> **TEXTE SOURCE**

┌──

Mon propos était de partir du macrocosme pour revenir au microcosme. Ouvrir l'esprit en montrant que si une hypothèse ne peut être vérifiée dans le macrocosme, on ne peut par principe déterminer qu'elle est vraie par évidence dans le microcosme. Mon projet était seulement de faire disparaître l'évidence, pour permettre de se reposer la question.
Bien sûr que ce qui est vrai dans le macrocosme ne l'est pas forcément dans le microcosme (et que l'un et l'autre sont fondamentalement différents). Mais il demeure un lien logique entre eux.
Dès lors, il faut redémontrer le propos dans le microcosme : démontrer que dans les œuvres de Tolkien, le brouillons le plus récent l'emporte sur le plus ancien.
Personne ici n'a démontré ni cette vérité ni son contraire, ce qui permet du coup d'en débattre comme nous le faisons actuellement. Et chacun donne un avis plus circonstancié. Objectif atteint.

└──

> **DONNÉES FOURNIES**
┌──

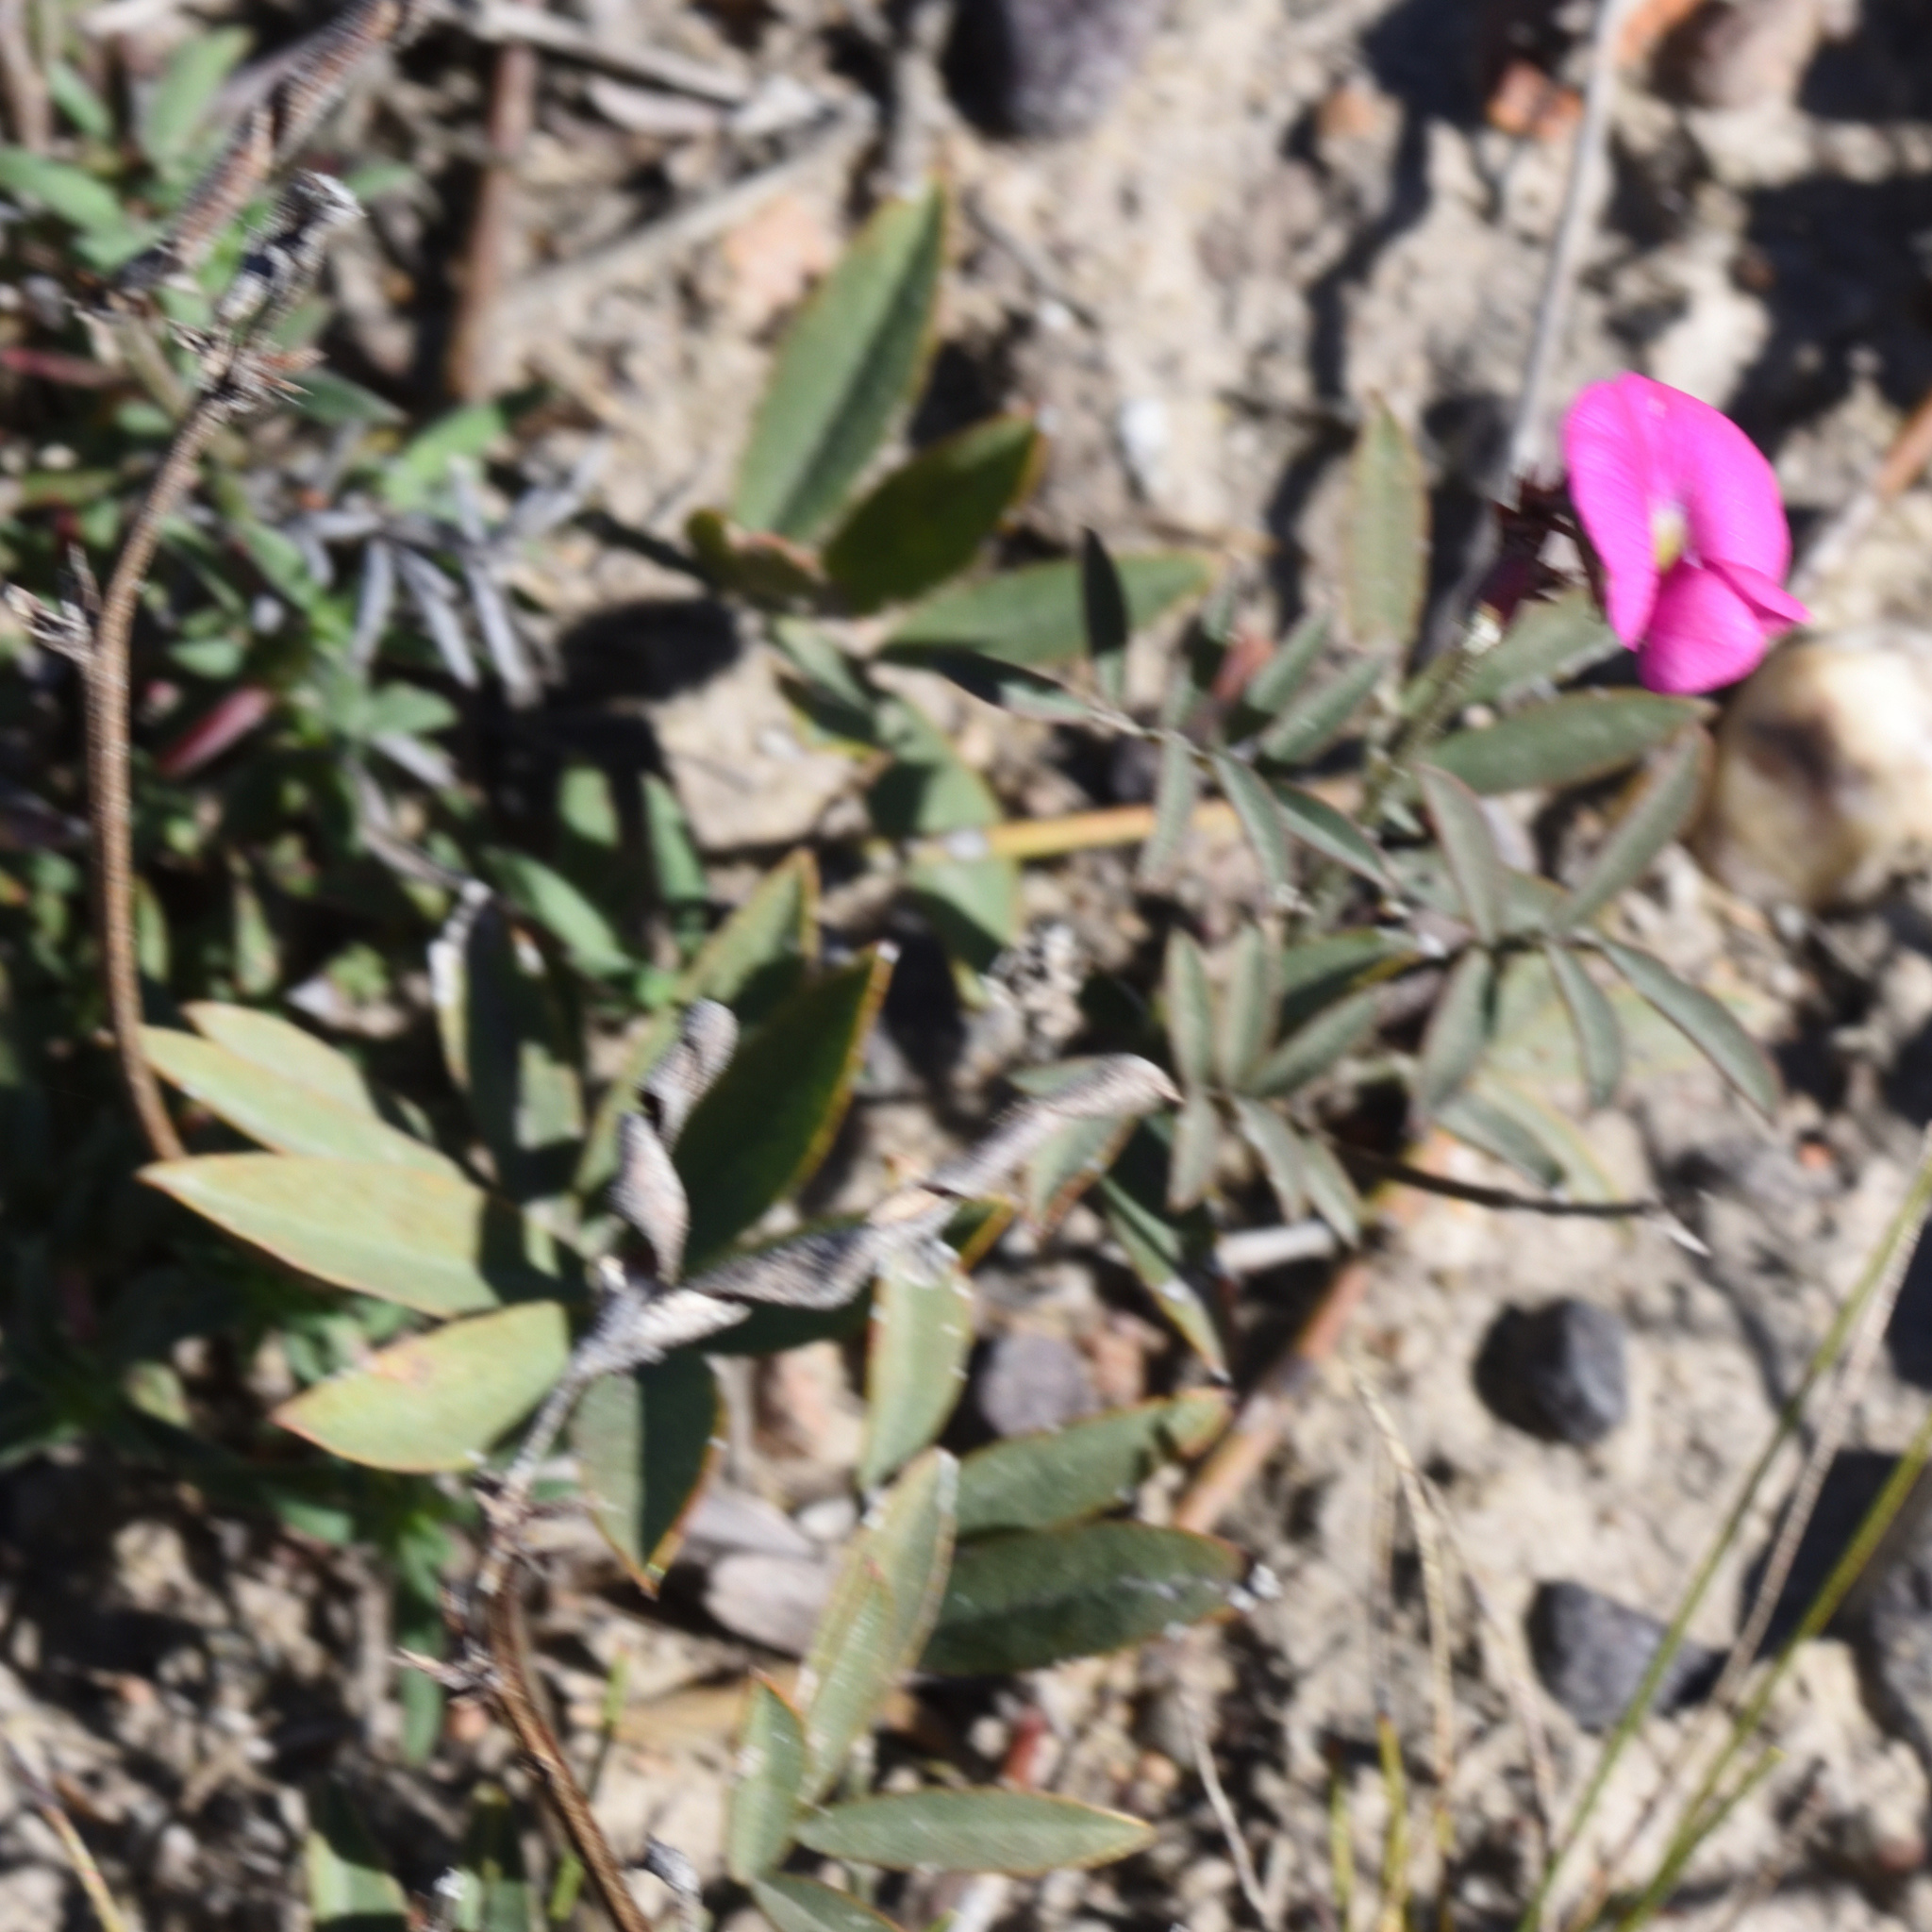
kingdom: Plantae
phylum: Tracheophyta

└──

> **CONSIGNES**
1. Recopiez une à une les phrases du dernier paragraphe du texte sur les brouillons de Tolkien.
2. D'après le texte sur les brouillons de Tolkien, que fallait-il faire disparaître pour permettre de se reposer la question ?
3. Prolongez le texte sur les brouillons de Tolkien à la suite de sa dernière phrase.

> **RÉPONSES**
1.
- Personne ici n'a démontré ni cette vérité ni son contraire, ce qui permet du coup d'en débattre comme nous le faisons actuellement.
- Et chacun donne un avis plus circonstancié.
- Objectif atteint.

2. L'évidence.

3.
Hofnarr Felder a écrit :l'essentiel de son œuvre après parution du SdA (…) a essentiellement consisté en une vaste et inachevée "mise en cohérence" de l'ensemble du légendaire, chaque détail sur lequel il s'est finalement arrêté pouvant alors être vu comme un pas de plus effectué vers sa complétion hypothétique. Justement. C'était peut-être un combat perdu d'avance. Complexifiant sans cesse sa pensée, se perdant de ramification en ramification (pour reprendre l'image de l'arbre de Niggle), il était condamné à ne jamais aboutir (à moins d'être un véritable démiurge, ce que justement ni lui, ni Niggle ne sont au final). D'où la remise en cause possible (possible seulement, bien que passionnantes, et d'un point de vue internaliste) de ses dernières idées.
(ce que tu semble évoquer aussi, Hofnarr, dans ton message ci-dessus)
(Alkar, bien que posé ainsi dans ma problématique, je n'ai jamais suggéré qu'une source plus ancienne avait réellement plus d'autorité. Je posais seulement le problème pour aboutir à l'idée qu'il n'y avait pas forcément d'autorité imposée, mais plutôt des choix à faire)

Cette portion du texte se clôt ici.